Defra can’t turn deaf ear to calls for bTB hunt shutdown
Posted 10th March 2017
After bovine TB was found in a pack of hunting hounds in the middle of an area where there have been several bTB outbreaks, you’d have thought the government would have swung into action.
Hunting hounds with bTB? Alert! Potentially contracted through contaminated meat donated by a local farm? Alert!
According to a post on the Master of Foxhounds Association website, the outbreak was ‘suspected in hounds at the Kimblewick Hunt, Aylesbury, in December (and subsequently confirmed at the end of January)’ The article also claims that the hunt suspended hunting, and that Defra did not impose any movement or other restrictions as ‘it does not consider that there is any increased risk to wildlife and farm stock’.
Sounds reasonable. Or does it? We’ve got a couple of problems here.
Firstly, was the farm which supplied the infected cow notified? Are they under bTB restrictions? Were neighbouring farms informed? One would assume so…hopefully.
Secondly, and to state the obvious, dogs aren’t cows.
We know that bTB can be restricted through movement controls of cattle. Luckily, cattle aren’t the most mobile of animals so they are generally confined to one or two fields, and only get to venture further if they are taken, eg to other farms or to farm shows. Tightening up movement controls on cattle has already made a big difference in combatting the disease, and is seen by some scientists as the key to the problem.
Back to Kimblewick. While it is possible that the dogs contracted the disease from infected meat, it is also possible they contracted it through other means. A potential route of infection is through cowpats, and dogs being dogs, they often like that particular taste. Is it possible that the dogs picked up bTB in this way?
So now we’ve got a big problem.
The Kimblewick Hunt covers an area pretty much a triangle between Luton, Oxford and Basingstoke. That’s a lot of area, and a lot of farmland. It’s also a lot of cowpats. Exactly where did the hounds pick up bTB? We don’t know – it could have been anywhere. Have all those farms been told about the outbreak? Are they all clear of bTB?

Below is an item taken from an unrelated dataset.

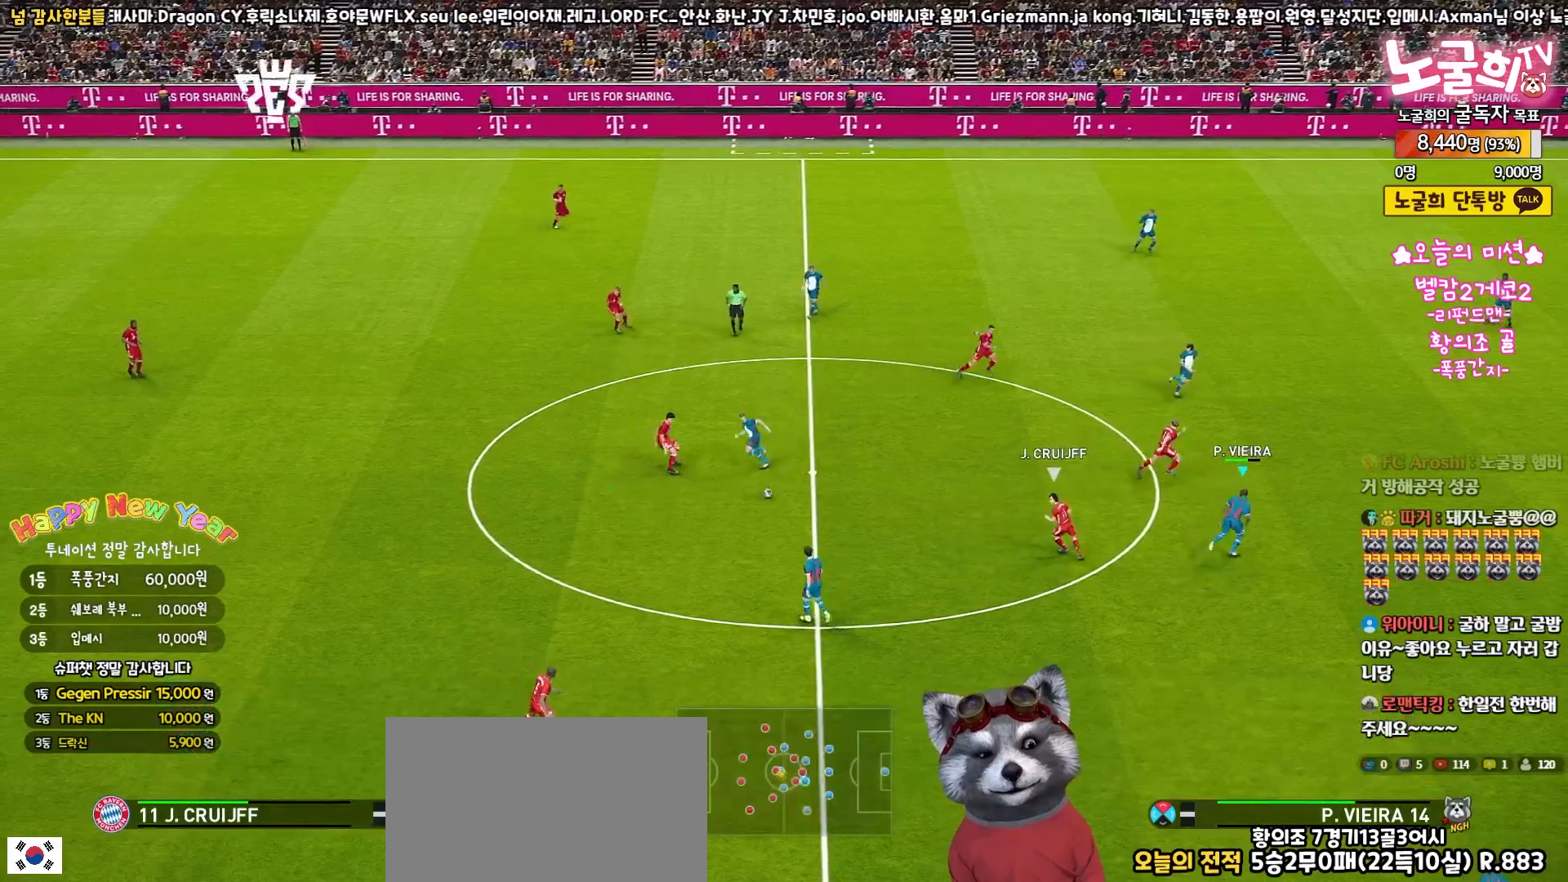
{"buttons": ["SQUARE", "R1", "R2"], "left_stick": "up-right", "right_stick": "center", "events": [[33, "left_stick", "right"], [367, "L3", "up"], [400, "SQUARE", "up"], [400, "left_stick", "up-right"], [450, "SQUARE", "down"]]}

As well as picking up the disease anywhere in this area, the dogs could be potentially spreading it too (again, dogs being dogs…). Suddenly, the response to the Kimblewick outbreak seems somewhat impotent. ‘It does not consider that there is any increased risk to wildlife and farm stock’. With dozens of potentially infected dogs running around huge areas of the countryside before they were stopped? That sounds like a risk to me.
And while the Kimblewick suspended their own hunting, they have kindly invited other hunts onto their territory, meaning that since the outbreak was discovered last year, who knows how many other packs of hounds have been coming into the area, running across potentially infected areas – and then returning to their home kennels. If there was a film being made about bTB, the tagline would be ‘This is how it started…’
There’s another important question here: how many others? The Kimblewick outbreak was only discovered by our friends at Hounds Off, because they noticed that other hunts were using the Kimblewick land. Defra didn’t announce it, and the Master of Fox Hounds Association website appeared to only post up a notice about it once a journalist started enquiring, following the tip off. So how many other hunts around the country are covering up a similar outbreak?
The League estimates that there are more than 3,000 hunting hounds in the England Btb epidemic zone alone, which may be out in the countryside an average of two days a week during the six-month hunting season. Are we looking at the real reason why the disease can’t be controlled?
If Defra were really determined to lock down this disease and protect farmers, cattle and public health, then maybe we shouldn’t worry. But are other interests at play?
Why wasn’t a stop to all hunt hound movements immediately enacted and enforced? There are a number of Defra Ministers with strong links to the hunt lobby. Did they intervene to influence Defra’s response? A full inquiry into Defra’s actions, including whether or not these have potentially compromised public health interests, needs to take place immediately in order to clarify these issues.
The public also needs to know that the current Minister for Animal Welfare at DEFRA, Lord Gardiner, is the former Director of Political Affairs at the Countryside Alliance – and is an Honorary Member of the Kimblewick Hunt. Serious questions must now be asked about whether Lord Gardiner is more interested in protecting hunting than protecting farmers and public health.
We need an independent inquiry into what has happened. But more urgently, we need to take action.